- **PROBLEM TO WORK ON**: Give back unchanged the lines of the data below from the line that has "genus: Rhinanthus" to the line that has "genus: Cyrtanthus", including both of those lines.

* BEGIN RECORDS SUPPLIED *

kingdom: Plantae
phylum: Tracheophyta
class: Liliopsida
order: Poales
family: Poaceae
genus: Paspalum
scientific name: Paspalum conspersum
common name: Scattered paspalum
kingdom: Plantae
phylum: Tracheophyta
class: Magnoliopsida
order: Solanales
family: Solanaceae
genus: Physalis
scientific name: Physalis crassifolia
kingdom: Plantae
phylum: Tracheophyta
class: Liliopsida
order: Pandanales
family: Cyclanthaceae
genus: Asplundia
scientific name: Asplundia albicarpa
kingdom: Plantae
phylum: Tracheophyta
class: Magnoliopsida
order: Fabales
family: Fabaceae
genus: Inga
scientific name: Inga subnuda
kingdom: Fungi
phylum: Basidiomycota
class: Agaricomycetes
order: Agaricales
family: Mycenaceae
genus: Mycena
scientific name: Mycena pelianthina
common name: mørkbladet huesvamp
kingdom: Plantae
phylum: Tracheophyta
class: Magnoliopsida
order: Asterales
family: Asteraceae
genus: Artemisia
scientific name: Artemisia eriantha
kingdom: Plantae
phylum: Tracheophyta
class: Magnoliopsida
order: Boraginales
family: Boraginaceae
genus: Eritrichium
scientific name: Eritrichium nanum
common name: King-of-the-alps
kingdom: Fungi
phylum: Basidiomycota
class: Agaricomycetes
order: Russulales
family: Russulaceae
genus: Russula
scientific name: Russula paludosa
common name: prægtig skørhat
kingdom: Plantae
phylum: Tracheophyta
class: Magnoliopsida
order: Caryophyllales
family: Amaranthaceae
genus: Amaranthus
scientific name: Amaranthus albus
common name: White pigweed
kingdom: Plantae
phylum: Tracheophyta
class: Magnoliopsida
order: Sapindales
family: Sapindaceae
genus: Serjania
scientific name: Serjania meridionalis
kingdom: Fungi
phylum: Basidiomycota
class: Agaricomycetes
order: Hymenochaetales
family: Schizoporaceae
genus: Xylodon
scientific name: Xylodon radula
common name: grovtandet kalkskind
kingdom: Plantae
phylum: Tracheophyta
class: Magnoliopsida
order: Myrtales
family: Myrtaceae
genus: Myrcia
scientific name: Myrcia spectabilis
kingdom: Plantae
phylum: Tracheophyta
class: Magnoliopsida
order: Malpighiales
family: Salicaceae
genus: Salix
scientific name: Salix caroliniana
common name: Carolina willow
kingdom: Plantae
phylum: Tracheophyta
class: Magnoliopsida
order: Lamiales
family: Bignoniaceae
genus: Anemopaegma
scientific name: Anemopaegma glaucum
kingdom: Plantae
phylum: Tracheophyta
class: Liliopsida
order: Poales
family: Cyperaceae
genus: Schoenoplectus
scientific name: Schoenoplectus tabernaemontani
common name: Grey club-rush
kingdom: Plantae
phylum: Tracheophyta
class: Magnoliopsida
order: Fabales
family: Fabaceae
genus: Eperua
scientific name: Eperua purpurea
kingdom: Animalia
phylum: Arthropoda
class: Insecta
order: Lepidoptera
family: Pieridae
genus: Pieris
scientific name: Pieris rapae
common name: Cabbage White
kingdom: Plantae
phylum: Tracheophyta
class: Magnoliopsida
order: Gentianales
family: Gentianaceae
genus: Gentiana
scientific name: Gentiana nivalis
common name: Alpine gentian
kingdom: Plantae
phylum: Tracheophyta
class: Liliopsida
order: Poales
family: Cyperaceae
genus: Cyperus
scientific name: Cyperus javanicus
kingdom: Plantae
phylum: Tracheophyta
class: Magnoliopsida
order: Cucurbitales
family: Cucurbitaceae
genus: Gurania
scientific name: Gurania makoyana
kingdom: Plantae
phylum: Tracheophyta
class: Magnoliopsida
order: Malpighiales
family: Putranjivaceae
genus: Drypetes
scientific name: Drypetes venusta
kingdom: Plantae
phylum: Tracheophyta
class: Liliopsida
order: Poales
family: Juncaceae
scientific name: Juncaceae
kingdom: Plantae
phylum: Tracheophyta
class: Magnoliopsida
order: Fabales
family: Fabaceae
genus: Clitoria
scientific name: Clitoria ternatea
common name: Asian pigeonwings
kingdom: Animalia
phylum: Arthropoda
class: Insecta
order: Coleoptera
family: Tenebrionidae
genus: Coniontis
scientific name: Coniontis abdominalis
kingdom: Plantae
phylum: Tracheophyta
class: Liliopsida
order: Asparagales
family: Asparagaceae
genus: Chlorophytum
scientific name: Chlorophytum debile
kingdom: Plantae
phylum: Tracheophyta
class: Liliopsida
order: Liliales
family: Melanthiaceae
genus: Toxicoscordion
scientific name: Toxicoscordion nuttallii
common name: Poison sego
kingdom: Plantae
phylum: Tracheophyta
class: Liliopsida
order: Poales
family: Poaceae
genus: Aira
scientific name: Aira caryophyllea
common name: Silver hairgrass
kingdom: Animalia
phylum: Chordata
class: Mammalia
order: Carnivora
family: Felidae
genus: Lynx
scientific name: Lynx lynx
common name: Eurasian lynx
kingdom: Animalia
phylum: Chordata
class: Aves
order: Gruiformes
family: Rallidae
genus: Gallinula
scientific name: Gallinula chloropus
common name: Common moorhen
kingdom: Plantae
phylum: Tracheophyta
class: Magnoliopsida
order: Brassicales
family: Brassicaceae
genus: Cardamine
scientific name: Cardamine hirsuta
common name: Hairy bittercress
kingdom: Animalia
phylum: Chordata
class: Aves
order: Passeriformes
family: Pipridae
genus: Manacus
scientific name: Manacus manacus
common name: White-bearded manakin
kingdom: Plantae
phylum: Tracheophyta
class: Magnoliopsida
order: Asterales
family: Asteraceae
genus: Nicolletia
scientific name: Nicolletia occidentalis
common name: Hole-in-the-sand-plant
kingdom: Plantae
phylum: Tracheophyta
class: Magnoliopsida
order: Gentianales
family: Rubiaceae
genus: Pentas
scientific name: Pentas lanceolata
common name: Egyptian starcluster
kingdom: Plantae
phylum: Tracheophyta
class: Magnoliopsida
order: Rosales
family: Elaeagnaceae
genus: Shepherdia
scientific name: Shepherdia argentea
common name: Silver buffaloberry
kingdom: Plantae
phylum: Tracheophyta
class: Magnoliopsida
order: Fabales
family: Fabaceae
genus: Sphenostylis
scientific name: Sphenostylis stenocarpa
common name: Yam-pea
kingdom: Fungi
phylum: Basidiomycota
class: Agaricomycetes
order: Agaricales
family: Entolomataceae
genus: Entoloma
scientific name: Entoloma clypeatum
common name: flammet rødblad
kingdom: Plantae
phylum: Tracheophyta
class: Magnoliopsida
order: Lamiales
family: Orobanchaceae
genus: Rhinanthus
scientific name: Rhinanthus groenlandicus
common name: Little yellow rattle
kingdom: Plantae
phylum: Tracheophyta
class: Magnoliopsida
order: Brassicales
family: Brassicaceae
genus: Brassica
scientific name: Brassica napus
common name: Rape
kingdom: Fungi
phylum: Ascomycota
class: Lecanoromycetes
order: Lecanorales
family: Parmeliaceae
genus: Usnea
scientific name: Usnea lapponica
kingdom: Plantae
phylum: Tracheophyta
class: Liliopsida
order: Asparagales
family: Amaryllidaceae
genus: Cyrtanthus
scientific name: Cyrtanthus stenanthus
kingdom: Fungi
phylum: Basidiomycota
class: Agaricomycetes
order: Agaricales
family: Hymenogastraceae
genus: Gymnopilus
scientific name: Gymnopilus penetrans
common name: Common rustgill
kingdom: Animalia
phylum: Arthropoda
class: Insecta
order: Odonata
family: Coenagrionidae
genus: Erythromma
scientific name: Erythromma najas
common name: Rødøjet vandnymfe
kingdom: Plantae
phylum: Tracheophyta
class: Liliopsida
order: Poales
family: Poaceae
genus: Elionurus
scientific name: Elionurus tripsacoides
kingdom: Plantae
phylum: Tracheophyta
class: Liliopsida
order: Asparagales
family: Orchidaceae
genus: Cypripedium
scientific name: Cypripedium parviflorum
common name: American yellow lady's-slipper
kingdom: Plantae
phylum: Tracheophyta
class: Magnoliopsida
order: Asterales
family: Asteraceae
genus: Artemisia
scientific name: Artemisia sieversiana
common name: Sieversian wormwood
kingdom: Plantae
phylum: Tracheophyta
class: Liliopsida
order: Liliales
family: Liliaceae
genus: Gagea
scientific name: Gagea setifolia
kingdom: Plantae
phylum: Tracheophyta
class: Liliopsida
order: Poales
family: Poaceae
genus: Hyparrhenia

* END RECORDS SUPPLIED *

- **CORRECT ANSWER**:
genus: Rhinanthus
scientific name: Rhinanthus groenlandicus
common name: Little yellow rattle
kingdom: Plantae
phylum: Tracheophyta
class: Magnoliopsida
order: Brassicales
family: Brassicaceae
genus: Brassica
scientific name: Brassica napus
common name: Rape
kingdom: Fungi
phylum: Ascomycota
class: Lecanoromycetes
order: Lecanorales
family: Parmeliaceae
genus: Usnea
scientific name: Usnea lapponica
kingdom: Plantae
phylum: Tracheophyta
class: Liliopsida
order: Asparagales
family: Amaryllidaceae
genus: Cyrtanthus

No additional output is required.